The Immortals of Meluha and the Secret of the Nagas succeed in their narration due to the unfolding of what evil really is. Once it is out in the open, the Oath of the Vayuputras fails to capture the essence of the books that made the reader want more of Shiva’s story.

I would definitely recommend this trilogy. But if you find your interest waning, I wouldn’t blame you. To each his own. Read it and judge for yourself.

Book Challenge: Read A Book In One Calendar Day

It’s been over three weeks since I set myself the book challenge. I had completed only one so far. Now I’ve completed a second one. I’ve read a book in a calendar day.


The book is part II of a trilogy (so I may complete another challenge this week). It’s called “The Secret of the Nagas”, part of the Shiva Trilogy by Indian author Amish Tripathi. I finished the first book and immediately started the second one today morning. It was over at about 9:30 PM. I would not be reviewing the book yet. I’ll finish the final book and review all three together.
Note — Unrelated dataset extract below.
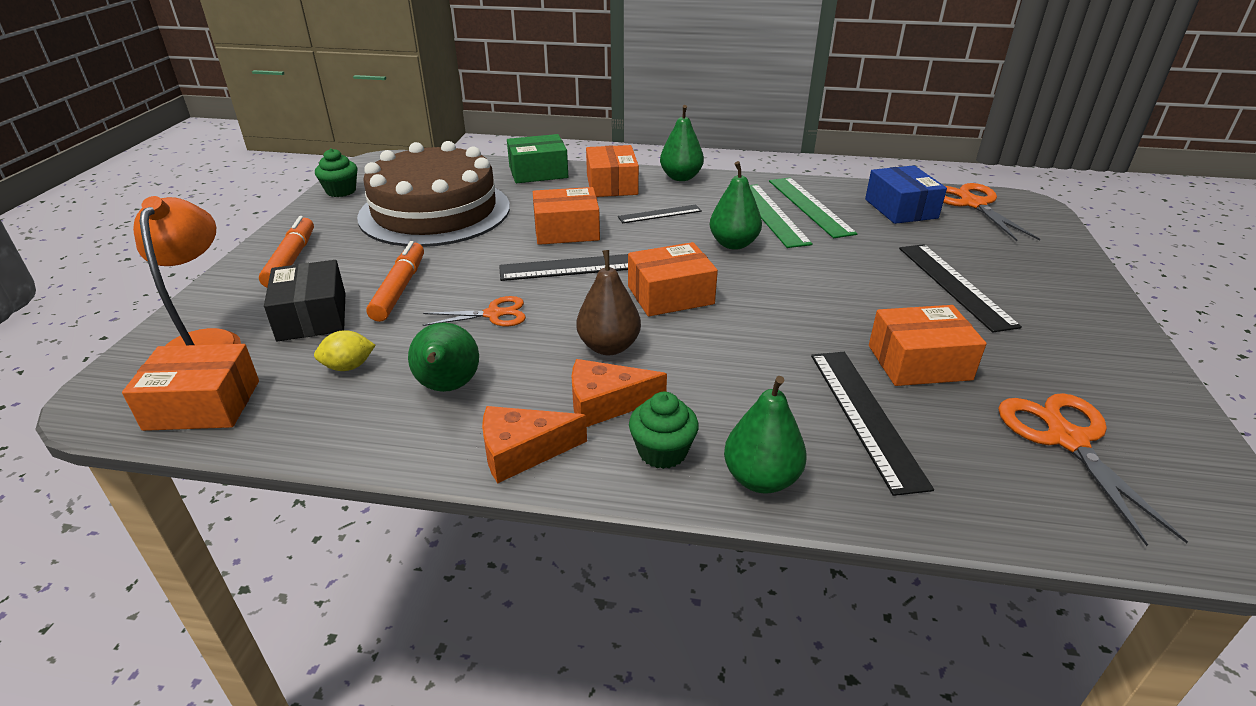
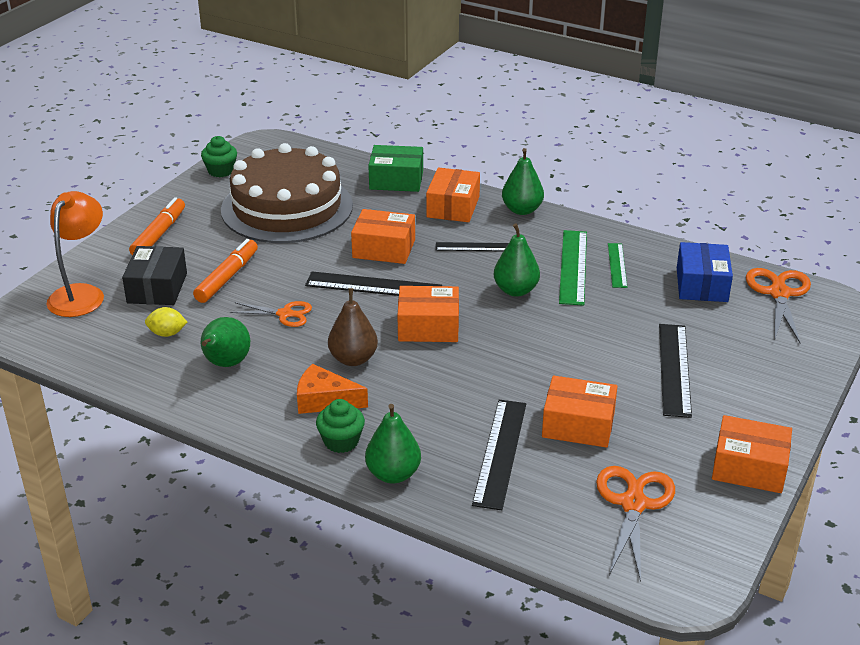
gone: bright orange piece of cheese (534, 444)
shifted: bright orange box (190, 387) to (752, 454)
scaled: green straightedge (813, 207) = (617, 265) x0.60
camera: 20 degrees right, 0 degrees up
Sadly I have yet to complete Memoirs of a Geisha. Book readers please note, NEVER watch the movie till you’ve finished reading the book. Now that I know the ending it’s taking me longer to finish. But slowly I’m making my way through the challenge and juggling the unfinished book as well.

So wish me luck.

Book Challenge: Read A Book Chosen For 2013 World Book Night

In keeping with my previous post about the book challenge I’ve completed the first challenge. As I looked through the entries for the 2013 World Book Night, I found many interesting and new authors. One that caught my eye was “The Alchemist” by Paulo Coelho. I was very happy for two reasons. One – it was a book that I already had with me. Two – I had heard so much about the book that I wanted to read it but never got around to. Finally, I did and here’s the review.

The Alchemist

The Alchemist talks about a boy who has always done what he’s wanted. Always pursued his dreams. Always traveled. And has almost always lived the way he’s wanted. A gypsy predicts a treasure that awaits him in Egypt and thus begins his journey to find it. On the way he encounters different people, a king, a shopkeeper, an Englishman, the love of his life and an alchemist. These people influence him in his decisions to meet his destiny. How he finally, with all their help, reaches his goal and the lessons he learns during the journey shape the story.

While reading this book I felt that I too could do whatever I wanted if I put my heart to it. I too can do something if I follow the omens. And maybe I will. The book is short and simple. It does not drag and narrates to the point. It talks about dreams and their fulfillment. It personifies the elements of nature (wind, sun etc) who are here to help us in our quest. It talks about the obstacles we have to ultimately face and overcome. It explains that the power to achieve your dreams is possible only if you never give up the pursuit.

All in all, my first challenge was thoroughly enjoyable and inspiring.